Dental experts warn against DIY braces TikTok trend

Eufemia Didonato

Millions of people have watched TikTok videos on DIY braces and tooth gap trends. Now medical experts urge users not to do any procedure themselves. COLUMBUS, Ohio — Scroller beware when advice is offered with a quick medical fix. Orthodontists and dentists are combatting videos online of misinformation and even […]

Millions of people have watched TikTok videos on DIY braces and tooth gap trends. Now medical experts urge users not to do any procedure themselves.

COLUMBUS, Ohio — Scroller beware when advice is offered with a quick medical fix. Orthodontists and dentists are combatting videos online of misinformation and even harmful procedures.

“There are surgeons that take out appendix and there’s ophthalmologists that do cataracts and I have yet to see a TikTok video of someone trying to remove their own cataract or their own appendix,” said Dr. Larry Hutta, a Doctor of Dental Surgery for 36 years at his practice Hutta and Hutta: Orthodontics in Westerville. “And for some reason, they think that well their tooth is indestructible and it’s maybe it’s not alive, but indeed it is.”
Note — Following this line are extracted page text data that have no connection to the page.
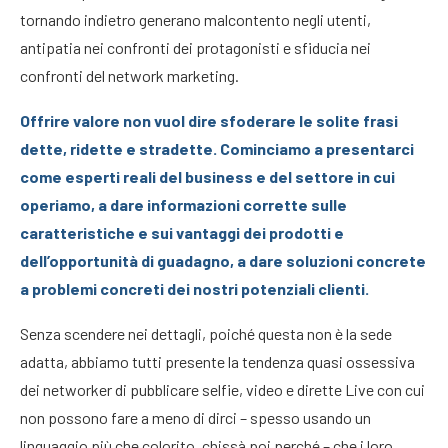
tornando indietro generano malcontento negli utenti,
antipatia nei confronti dei protagonisti e sfiducia nei
confronti del network marketing.
Offrire valore non vuol dire sfoderare le solite frasi
dette, ridette e stradette. Cominciamo a presentarci
come esperti reali del business e del settore in cui
operiamo, a dare informazioni corrette sulle
caratteristiche e sui vantaggi dei prodotti e
dell’opportunità di guadagno, a dare soluzioni concrete
a problemi concreti dei nostri potenziali clienti.
Senza scendere nei dettagli, poiché questa non è la sede
adatta, abbiamo tutti presente la tendenza quasi ossessiva
dei networker di pubblicare selfie, video e dirette Live con cui
non possono fare a meno di dirci – spesso usando un
linguaggio più che colorito, chissà poi perché – che i loro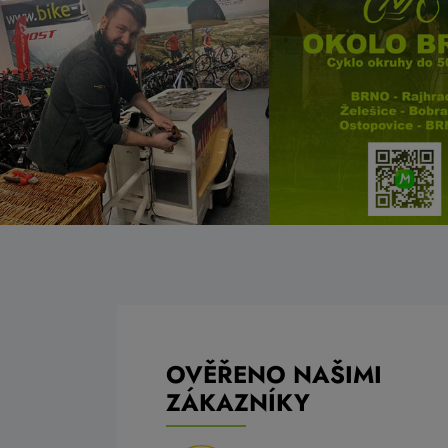
OVĚŘENO NAŠIMI
ZÁKAZNÍKY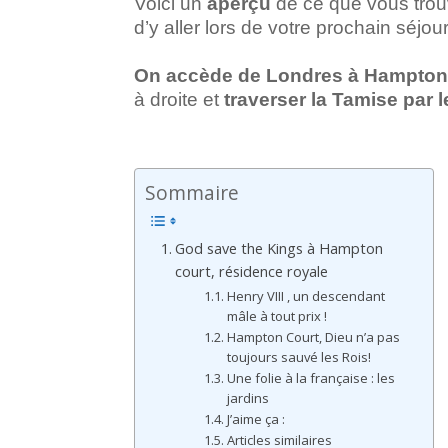
Voici un
aperçu
de ce que vous trouv
d’y aller lors de votre prochain séjou
On accède de Londres à Hampton C
à droite et
traverser la Tamise par 
Sommaire
God save the Kings à Hampton
court, résidence royale
Henry VIII , un descendant
mâle à tout prix !
Hampton Court, Dieu n’a pas
toujours sauvé les Rois!
Une folie à la française : les
jardins
J’aime ça :
Articles similaires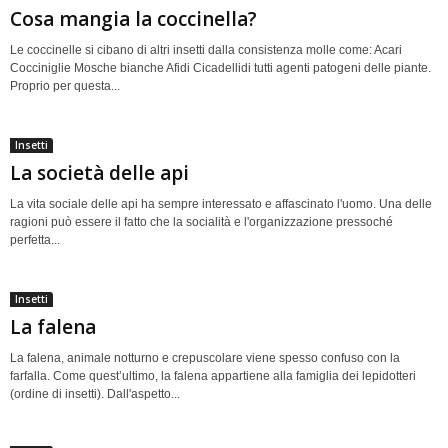
Cosa mangia la coccinella?
Le coccinelle si cibano di altri insetti dalla consistenza molle come: Acari
Cocciniglie Mosche bianche Afidi Cicadellidi tutti agenti patogeni delle piante.
Proprio per questa...
Insetti
La società delle api
La vita sociale delle api ha sempre interessato e affascinato l'uomo. Una delle
ragioni può essere il fatto che la socialità e l'organizzazione pressoché
perfetta...
Insetti
La falena
La falena, animale notturno e crepuscolare viene spesso confuso con la
farfalla. Come quest’ultimo, la falena appartiene alla famiglia dei lepidotteri
(ordine di insetti). Dall'aspetto...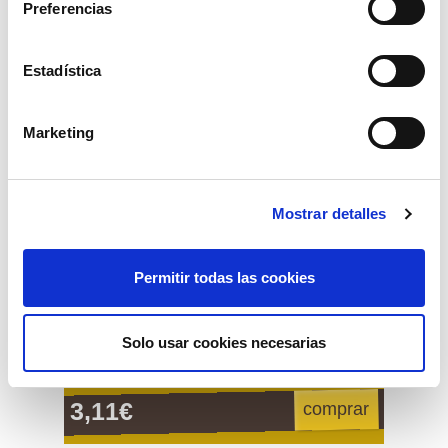
Preferencias
Estadística
Marketing
Mostrar detalles
Permitir todas las cookies
Solo usar cookies necesarias
alambre galvanizado 250 grs. nº12 rollo
10 mts.
3,11€
comprar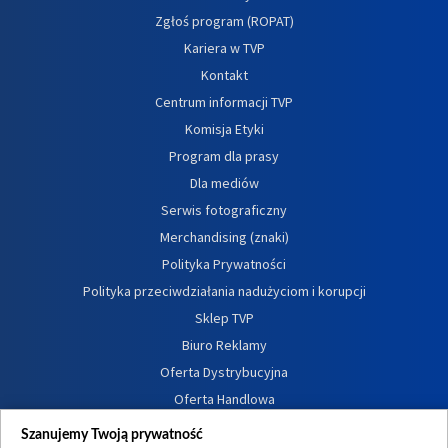
Zgłoś program (ROPAT)
Kariera w TVP
Kontakt
Centrum informacji TVP
Komisja Etyki
Program dla prasy
Dla mediów
Serwis fotograficzny
Merchandising (znaki)
Polityka Prywatności
Polityka przeciwdziałania nadużyciom i korupcji
Sklep TVP
Biuro Reklamy
Oferta Dystrybucyjna
Oferta Handlowa
Dostępność
Szanujemy Twoją prywatność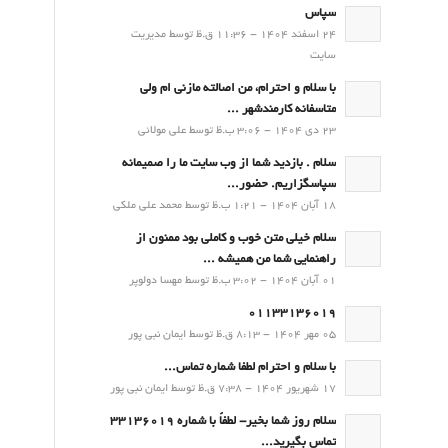
سپاس
24 اسفند 1404 - 11:36 ق.ظ توسط مدیریت
سایت
با سلام و احترام، من اصالته مازنی ام ولی
متاسفانه کارمندشهر ...
23 دی 1404 - 3:06 ب.ظ توسط علی مولائی
سلام . بازدید شما از وب سایت ما را صمیمانه
سپاسگزاریم. حضور...
18 آبان 1404 - 1:21 ب.ظ توسط محمد علی ملکی
سلام خیلی متن خوب و کاملی بود ممنون از
راهنمایی شما من همیشه ...
01 آبان 1404 - 3:02 ب.ظ توسط مهسا دولوپر
01133136019
05 مهر 1404 - 8:13 ق.ظ توسط ایمان نبی پور
با سلام و احترام لطفا شماره تماس...
17 شهریور 1404 - 7:38 ق.ظ توسط ایمان نبی پور
سلام روز شما بخیر- لطفاً با شماره 33136019
تماس بگیرید...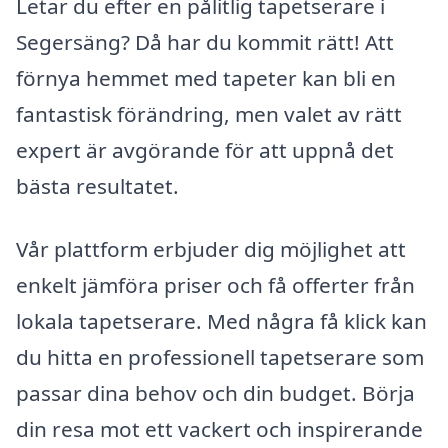
Letar du efter en pålitlig tapetserare i
Segersäng? Då har du kommit rätt! Att
förnya hemmet med tapeter kan bli en
fantastisk förändring, men valet av rätt
expert är avgörande för att uppnå det
bästa resultatet.
Vår plattform erbjuder dig möjlighet att
enkelt jämföra priser och få offerter från
lokala tapetserare. Med några få klick kan
du hitta en professionell tapetserare som
passar dina behov och din budget. Börja
din resa mot ett vackert och inspirerande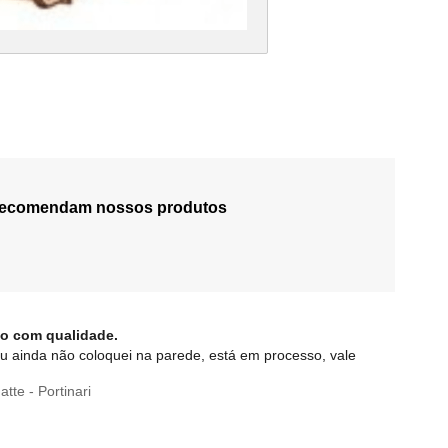
 recomendam nossos produtos
do com qualidade.
u ainda não coloquei na parede, está em processo, vale
te - Portinari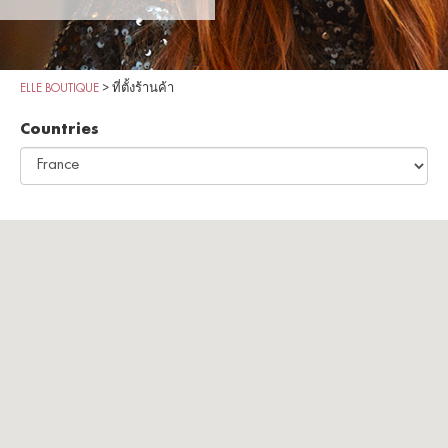
ELLE BOUTIQUE
>
ที่ตั้งร้านค้า
Countries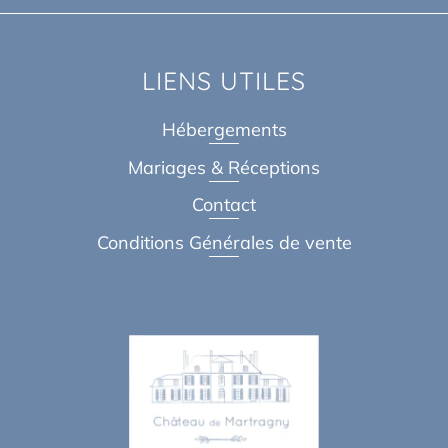
LIENS UTILES
Hébergements
Mariages & Réceptions
Contact
Conditions Générales de vente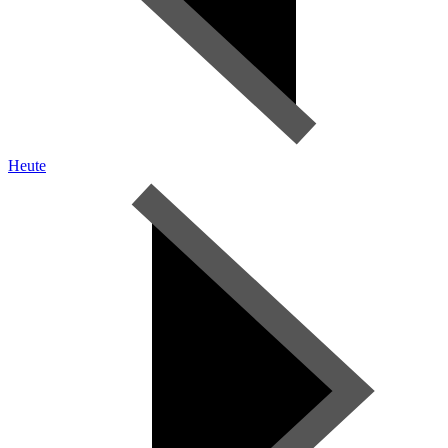
Heute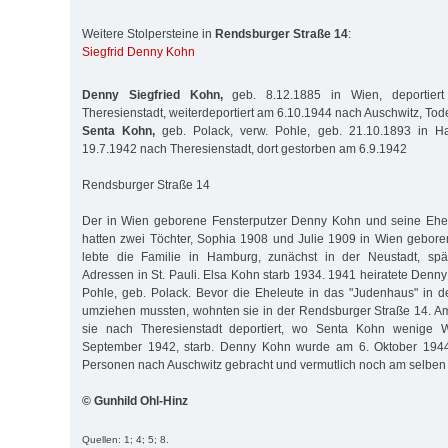
Weitere Stolpersteine in
Rendsburger Straße 14
:
Siegfrid Denny Kohn
Denny Siegfried Kohn,
geb. 8.12.1885 in Wien, deportier
Theresienstadt, weiterdeportiert am 6.10.1944 nach Auschwitz, T
Senta Kohn,
geb. Polack, verw. Pohle, geb. 21.10.1893 in Ha
19.7.1942 nach Theresienstadt, dort gestorben am 6.9.1942
Rendsburger Straße 14
Der in Wien geborene Fensterputzer Denny Kohn und seine Ehefr
hatten zwei Töchter, Sophia 1908 und Julie 1909 in Wien gebor
lebte die Familie in Hamburg, zunächst in der Neustadt, spä
Adressen in St. Pauli. Elsa Kohn starb 1934. 1941 heiratete Denn
Pohle, geb. Polack. Bevor die Eheleute in das "Judenhaus" in d
umziehen mussten, wohnten sie in der Rendsburger Straße 14. A
sie nach Theresienstadt deportiert, wo Senta Kohn wenige 
September 1942, starb. Denny Kohn wurde am 6. Oktober 19
Personen nach Auschwitz gebracht und vermutlich noch am selben
© Gunhild Ohl-Hinz
Quellen: 1; 4; 5; 8.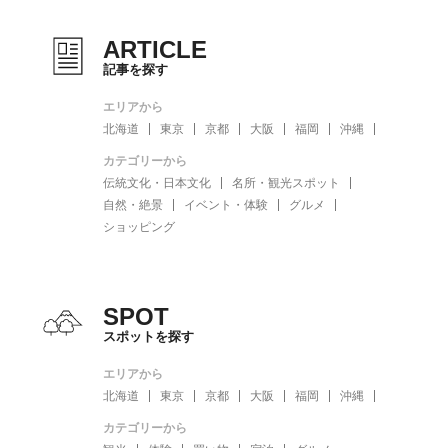
ARTICLE
記事を探す
エリアから
北海道
東京
京都
大阪
福岡
沖縄
カテゴリーから
伝統文化・日本文化
名所・観光スポット
自然・絶景
イベント・体験
グルメ
ショッピング
SPOT
スポットを探す
エリアから
北海道
東京
京都
大阪
福岡
沖縄
カテゴリーから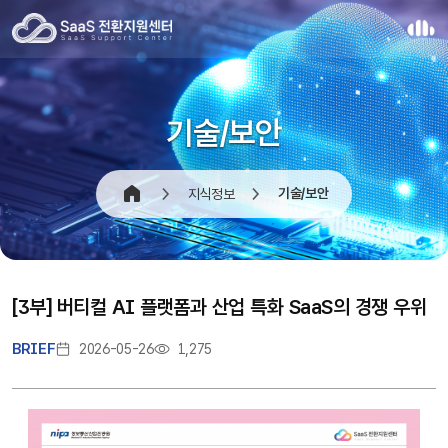
기술/보안
기술/보안
지식정보
[3부] 버티컬 AI 플랫폼과 산업 특화 SaaS의 경쟁 우위
BRIEF
2026-05-26
1,275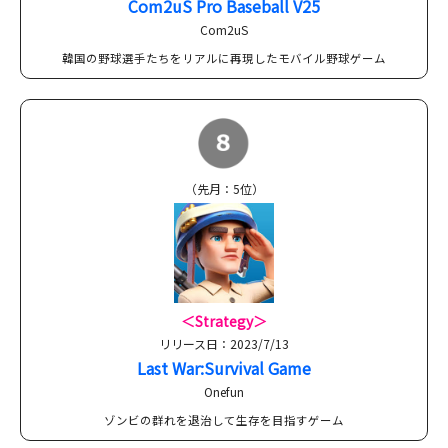
Com2uS Pro Baseball V25
Com2uS
韓国の野球選手たちをリアルに再現したモバイル野球ゲーム
（先月：5位）
＜Strategy＞
リリース日：2023/7/13
Last War:Survival Game
Onefun
ゾンビの群れを退治して生存を目指すゲーム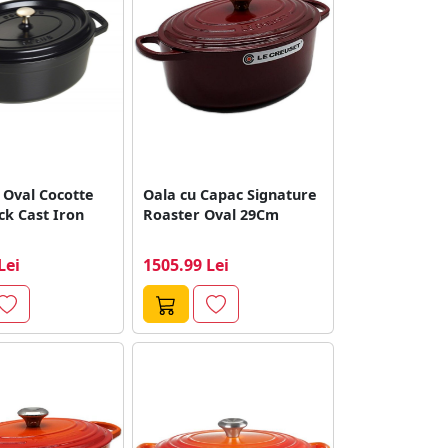
 Oval Cocotte
Oala cu Capac Signature
ck Cast Iron
Roaster Oval 29Cm
Lei
1505.99 Lei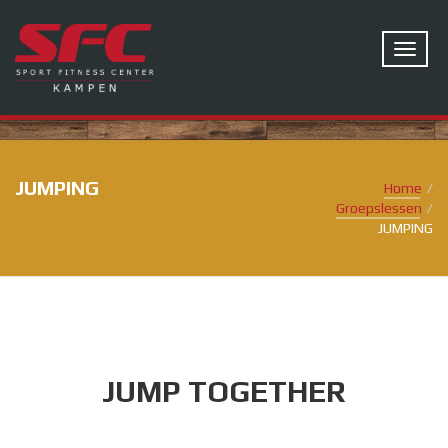
JUMPING
Home
Groepslessen
JUMPING
JUMP TOGETHER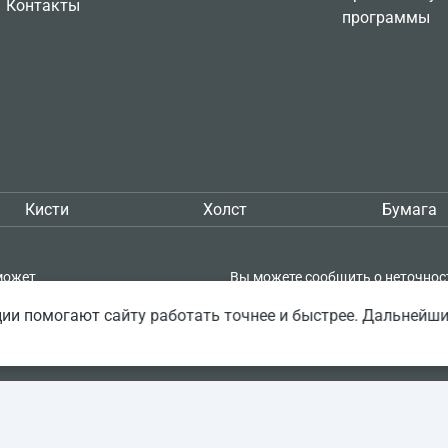
Контакты
программы
Кисти
Холст
Бумага
может
Вы можете сообщить о неточнос
кой
описании товара — выделите её 
ии помогают сайту работать точнее и быстрее. Дальнейш
пке проверять
нажмите Shift + Enter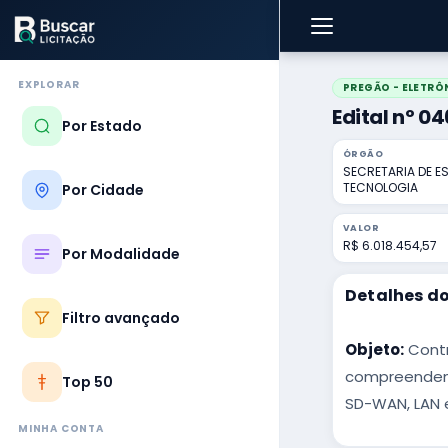
EXPLORAR
PREGÃO - ELETRÔ
Edital nº 0
Por Estado
ÓRGÃO
SECRETARIA DE E
TECNOLOGIA
Por Cidade
VALOR
R$ 6.018.454,57
Por Modalidade
Detalhes do
Filtro avançado
Objeto:
Contr
compreendend
Top 50
SD-WAN, LAN e
MINHA CONTA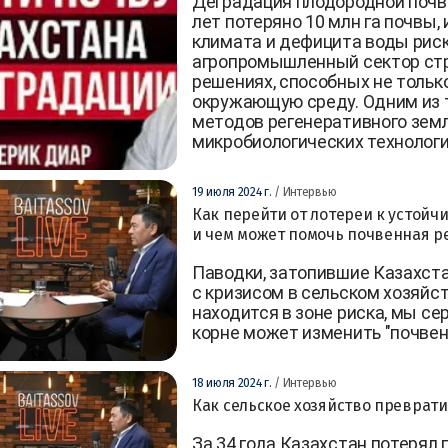
Деградация плодородной почвы
лет потеряно 10 млн га почвы, 
климата и дефицита воды риск
агропромышленный сектор ст
решениях, способных не тольк
окружающую среду. Одним из 
методов регенеративного зем
микробиологических технолог
19 июля 2024 г.
/ Интервью
Как перейти от лотереи к устойч
и чем может помочь почвенная 
Паводки, затопившие Казахста
с кризисом в сельском хозяйст
находится в зоне риска, мы се
корне может изменить "почвен
18 июля 2024 г.
/ Интервью
Как сельское хозяйство преврати
За 34 года Казахстан потерял 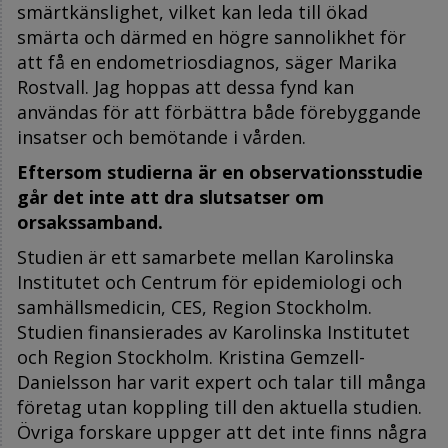
smärtkänslighet, vilket kan leda till ökad
smärta och därmed en högre sannolikhet för
att få en endometriosdiagnos, säger Marika
Rostvall. Jag hoppas att dessa fynd kan
användas för att förbättra både förebyggande
insatser och bemötande i vården.
Eftersom studierna är en observationsstudie
går det inte att dra slutsatser om
orsakssamband.
Studien är ett samarbete mellan Karolinska
Institutet och Centrum för epidemiologi och
samhällsmedicin, CES, Region Stockholm.
Studien finansierades av Karolinska Institutet
och Region Stockholm. Kristina Gemzell-
Danielsson har varit expert och talar till många
företag utan koppling till den aktuella studien.
Övriga forskare uppger att det inte finns några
Do-it-yourself braces and the tooth gap trend have millions of views, showing rubber bands, glue, wire, pliers, and other household items to move teeth and alter your smile. Some videos post updates everyday following the DIY attempt.

“When you overstress the tooth by putting too much force on it, by household rubber bands, versus one that we might use, you know, all of the movements that we make are very calibrated,” said Dr. Hutta. “They’re very, very gentle, consistent forces, the force to a tooth. What would be bad would be an intermittent heavy force, that can cause a tooth to disrupt the relationship it has with the bone, you can lose the tooth, you literally can start to move a tooth and it could, it could die, and it could fall out.”

In many of the cases, savings from avoiding a professional could come back to haunt you, and most likely will. Hutta says on average a 24-month case runs about $5,000-6,000, with financing options available and help from insurance.

“Every tooth that you may damage or lose, to do an implant and a crown is $5,000 or $6,000 for one tooth, and that tooth, never as good as it was when it was a natural tooth,” said Hutta. “It can be catastrophic, you could think you’re saving a couple of thousand dollars doing it yourself and $10,000 or $15,000 later, you’ve got a mouthful of crowns and implants. And you probably will look worse than when you started.

Hutta’s practice and many others in the Columbus area offer free consultations to answer your questions.